Albert Alloo

Personal information
- Full name: Albert Peacock Alloo
- Born: 26 October 1893 Sydney, New South Wales, Australia
- Died: 21 July 1955 (aged 61) Dunedin, Otago, New Zealand
- Batting: Left-handed
- Bowling: Slow left-arm orthodox
- Relations: Cecil Alloo (brother); Arthur Alloo (brother);

Domestic team information
- 1914/15: Otago
- Only FC: 1 January 1915 Otago v Wellington

Career statistics
| Competition | First-class |
| Matches | 1 |
| Runs scored | 4 |
| Batting average | 2.00 |
| 100s/50s | 0/0 |
| Top score | 4 |
| Balls bowled | 120 |
| Wickets | 0 |
| Bowling average | – |
| 5 wickets in innings | – |
| 10 wickets in match | – |
| Best bowling | – |
| Catches/stumpings | 0/– |
- Source: CricketArchive, 13 October 2011

= Albert Alloo =

New Zealand cricketer (1893–1955)

Albert Peacock Alloo (26 October 1893 – 21 July 1955) was a New Zealand cricketer and lawyer. He was a left-handed batsman and left-arm slow bowler who played in a single first-class match for Otago in the 1914–15 season.

Alloo was born in Sydney in Australia and moved to Otago with his family when he was a boy. He attended Otago Boys' High School.

Alloo made a single first-class appearance, during the 1914–15 season, against Wellington. Batting in the lower order in the first innings, he scored 4 runs, but, when Wellington forced the follow-on, Alloo moved further up the order, where he scored a duck. Alloo bowled 20 overs in the match, conceding 91 runs.

His brothers Cecil and Arthur were also first-class cricketers. The brothers were the grandsons of John Alloo, a Chinese-born businessman on the Ballarat goldfields, and his wife, née Margaret Peacock, who had come out from Scotland. John and Margaret moved to the Otago goldfields in 1868, where he was employed by the Otago Police Force as a constable-interpreter.

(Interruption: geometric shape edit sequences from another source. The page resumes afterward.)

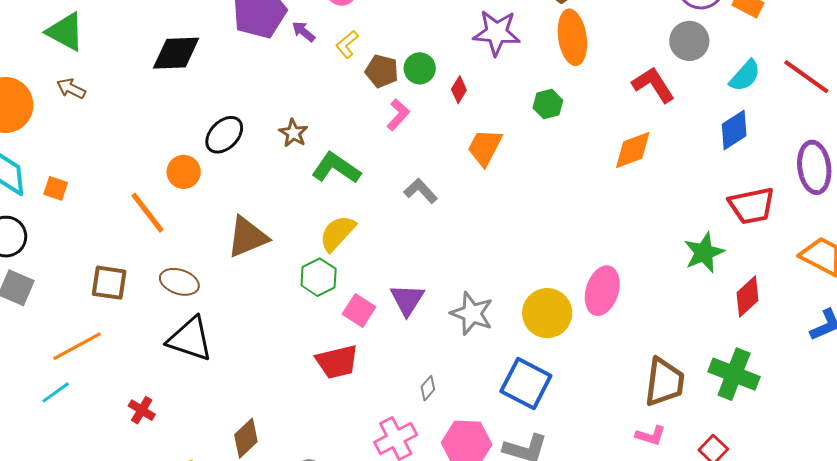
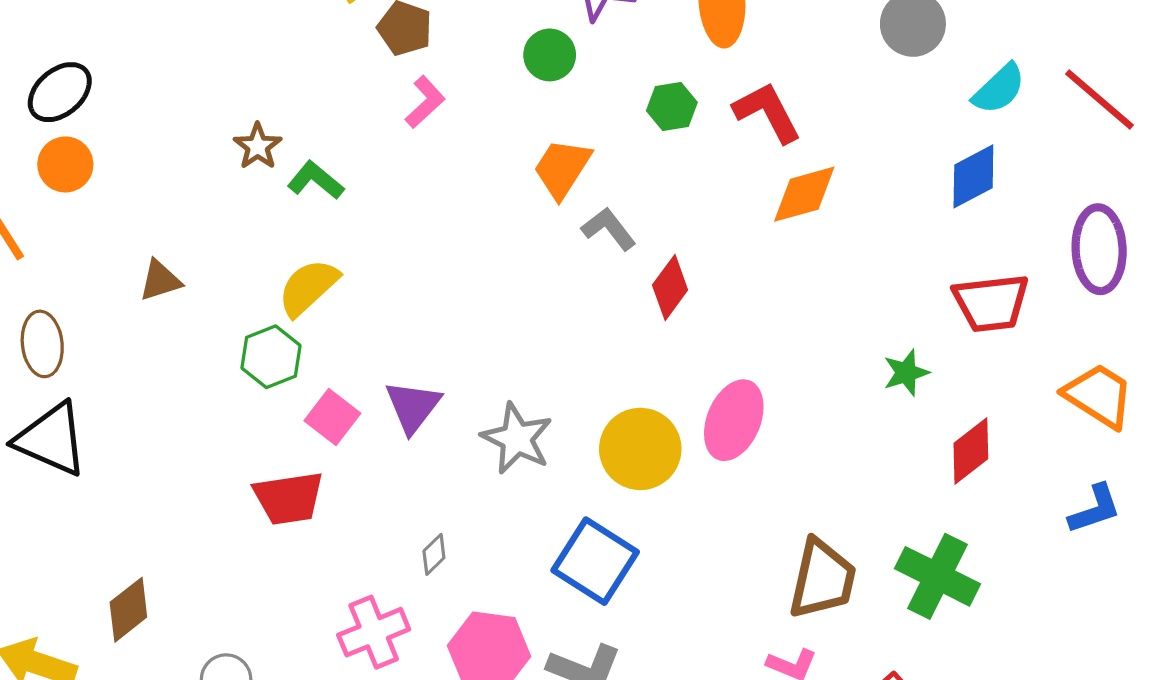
green circle: (420, 68) -> (550, 55), moved
red L-shape: (653, 85) -> (767, 112), moved
red diamond: (459, 90) -> (670, 287), moved, size x1.4
brown star: (293, 133) -> (258, 146), moved
black ellipse: (224, 135) -> (60, 92), moved
green L-shape: (336, 168) -> (316, 180), size x0.7
gray L-shape: (421, 191) -> (609, 229), moved
brown triangle: (247, 237) -> (160, 280), size x0.6
green star: (704, 253) -> (906, 373), size x0.7
brown ellipse: (179, 282) -> (42, 344), turned 60

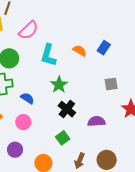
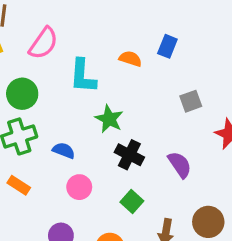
purple semicircle: (96, 121) -> (180, 165), turned 72
pink circle: (23, 122) -> (79, 187), moved

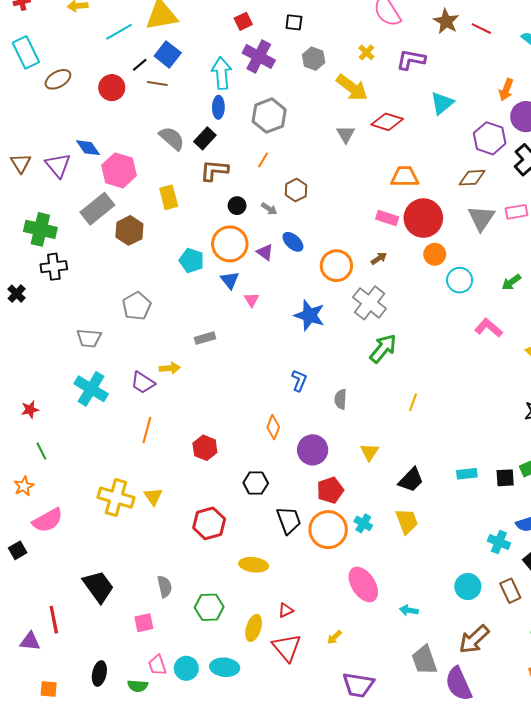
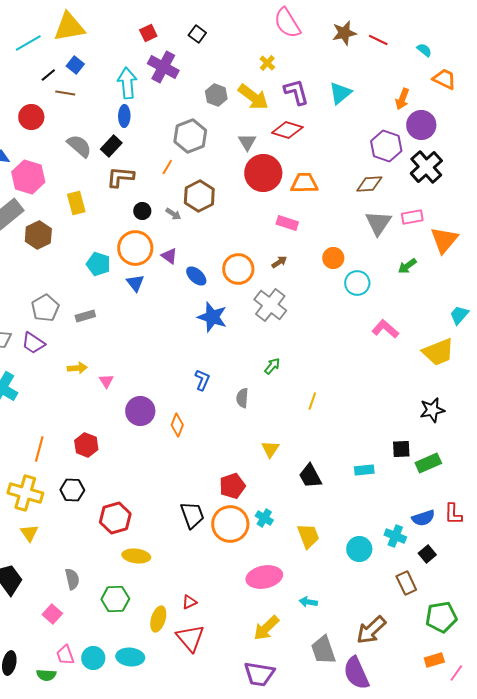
brown star: (446, 21) -> (344, 33), turned 30
black square: (294, 22) -> (197, 34), turned 30
blue square: (168, 54) -> (75, 65), size x0.7
gray hexagon: (314, 59) -> (216, 95), moved
purple L-shape: (411, 60) -> (296, 92), moved, turned 64
red circle: (112, 88) -> (31, 117), moved
cyan triangle: (442, 103) -> (340, 93), moved
gray hexagon: (269, 116) -> (190, 136), moved
brown hexagon: (296, 190) -> (199, 196), size x1.4
red circle: (423, 218) -> (263, 173), moved
blue ellipse: (293, 242) -> (196, 276), moved
green arrow: (511, 282) -> (407, 266), moved
pink triangle: (252, 300) -> (106, 381), moved
gray rectangle: (205, 338) -> (85, 316), moved
green arrow: (383, 348) -> (272, 366), moved, size x0.6
purple trapezoid: (143, 383) -> (33, 343), moved
orange line: (147, 430) -> (39, 449), moved
red hexagon: (205, 448) -> (86, 445), moved
purple circle: (313, 450) -> (140, 411), moved
black square: (505, 478) -> (401, 449), moved
black trapezoid: (411, 480) -> (310, 476), turned 108
black hexagon: (256, 483) -> (72, 490), moved
yellow triangle: (153, 496) -> (29, 533), moved
yellow trapezoid: (407, 521) -> (308, 536), moved
yellow ellipse: (254, 565) -> (136, 556), moved
pink ellipse: (363, 584) -> (264, 577), turned -68
cyan circle: (468, 587) -> (359, 549), moved
pink square: (144, 623) -> (52, 614), turned -36
yellow arrow: (334, 637) -> (266, 628), moved, size x1.8

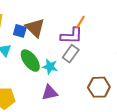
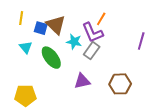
purple L-shape: (72, 36) -> (93, 33), turned 65
cyan star: (50, 67) -> (74, 42), moved
purple triangle: (50, 93) -> (82, 81), moved

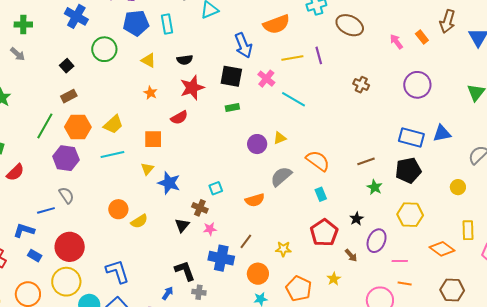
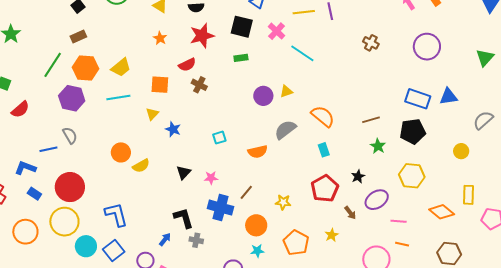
blue star: (169, 183) -> (173, 129), size x0.7
brown cross: (200, 208) -> (199, 85), moved
purple ellipse: (377, 241) -> (377, 200), turned 30

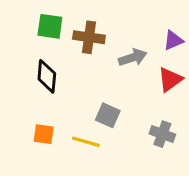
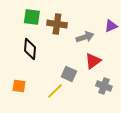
red triangle: (170, 79) -> (93, 61), moved
orange square: (44, 134) -> (19, 86), moved
yellow line: (86, 142) -> (55, 91), turned -60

Albert Alloo served overseas with the New Zealand Expeditionary Force in the First World War. He was admitted to the Bar in 1927 and practised law in Dunedin. The firm he founded continues to operate in Dunedin as Albert Alloo & Sons; as of 2023 two of his grandsons are the partners.

He died in July 1955 aged 61, leaving a widow and two sons.